Relevant wiki: Circles Problem Solving - Basic

Let the radius of bigger circle and smaller circle is $a$ and $b$ .

So, shaded area= $\pi a^2-\pi b^2=\dfrac{25\pi}{2}\Rightarrow \color{#3D99F6}{a^2-b^2}=\dfrac{25}{2}$

Let the contact point of tangent to smaller circle be $F$ .

In $\triangle FOQ$ .

$OQ^2=OF^2+FQ^2$

$a^2=b^2+FQ^2$

$\color{#3D99F6}{a^2-b^2}=FQ^2$

$\dfrac{25}{2}=FQ^2$

$FQ=\dfrac{5\sqrt{2}}{2}$

And we know that $2FQ=PQ$ .

$\therefore PQ=2×\dfrac{5\sqrt{2}}{2}=\boxed{5\sqrt{2}}$

Area of annulus = $\pi r_l^2 - \pi r_s^2 = \pi(r_l^2 - r_s^2) = \frac{25\pi}{2}$ . So $r_l^2 - r_s^2 = \frac{25}{2}$ .

We draw a right triangle with vertices at the centre of the circle(s), the tangent point, and Q. Let's call the angle at the centre of the circle $\theta$ .

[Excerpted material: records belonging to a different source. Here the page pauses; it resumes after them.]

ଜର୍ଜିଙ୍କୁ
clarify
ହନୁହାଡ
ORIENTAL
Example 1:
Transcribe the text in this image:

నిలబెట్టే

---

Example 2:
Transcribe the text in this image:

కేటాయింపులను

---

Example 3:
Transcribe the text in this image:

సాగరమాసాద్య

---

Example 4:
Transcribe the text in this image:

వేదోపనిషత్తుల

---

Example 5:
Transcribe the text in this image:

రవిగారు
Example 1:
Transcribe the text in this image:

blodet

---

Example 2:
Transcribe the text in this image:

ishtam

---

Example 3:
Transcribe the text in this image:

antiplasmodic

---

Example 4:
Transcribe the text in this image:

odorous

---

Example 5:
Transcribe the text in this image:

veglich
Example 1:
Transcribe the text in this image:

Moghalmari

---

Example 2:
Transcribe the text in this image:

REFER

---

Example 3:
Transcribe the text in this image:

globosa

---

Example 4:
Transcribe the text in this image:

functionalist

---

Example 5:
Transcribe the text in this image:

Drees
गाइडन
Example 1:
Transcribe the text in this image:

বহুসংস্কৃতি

Immediately we can see that the length of the adjacent side to that angle is the radius of the smaller circle, $r_s$ . So we can say that $r_l\cos\theta = r_s$ (because the hypotenuse of our right triangle is the radius of the large circle, $r_l$ ). We substitute this expression for $r_s$ back into our first equation:

$r_l^2 - (r_l\cos\theta)^2 = r_l^2(1-\cos^2\theta) = \frac{25}{2} \space \space \space \Longrightarrow \space \space \space r_l^2\sin^2\theta = \frac{25}{2}$ (trigonometric identity).

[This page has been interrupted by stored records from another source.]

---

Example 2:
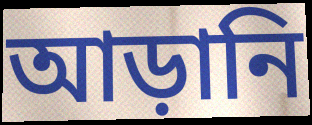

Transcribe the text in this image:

আড়ানি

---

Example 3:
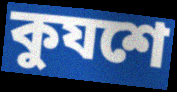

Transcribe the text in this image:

কুযশে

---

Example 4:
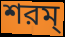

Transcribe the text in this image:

শরম্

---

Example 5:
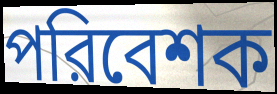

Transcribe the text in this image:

পরিবেশক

So $r_l\sin\theta = \frac{5}{\sqrt{2}}$ , and we recognize this as being the opposite side to $\theta$ ! We also notice that this value represents only half of the length of PQ. So the answer is $2\times\frac{5}{\sqrt{2}} = 5\sqrt{2}$ .

From the figure, the area of the annulus is equal to $\left(\dfrac{PQ}{2}\right)^2 \pi$ , so

$\left(\dfrac{PQ}{2}\right)^2 \pi=\dfrac{25 \pi}{2}$

$PQ = \sqrt{50} = \color{#69047E}\large{\boxed{5 \sqrt(2)}}$ $\color{#3D99F6}\boxed{\text{answer}}$

$A_{yellow}=\pi(R^2-r^2)$

$\dfrac{25}{2}\pi = \pi (R^2-r^2)$

$\dfrac{25}{2}=R^2-r^2$

By pythagorean theorem,

$\left(\dfrac{PQ}{2}\right)^2=R^2-r^2$

$\dfrac{PQ^2}{4}=\dfrac{25}{2}$

$PQ^2=50$

$PQ=\sqrt{50}=\sqrt{25(2)}=\sqrt{5^2(2)}=$ $\boxed{5\sqrt{2}}$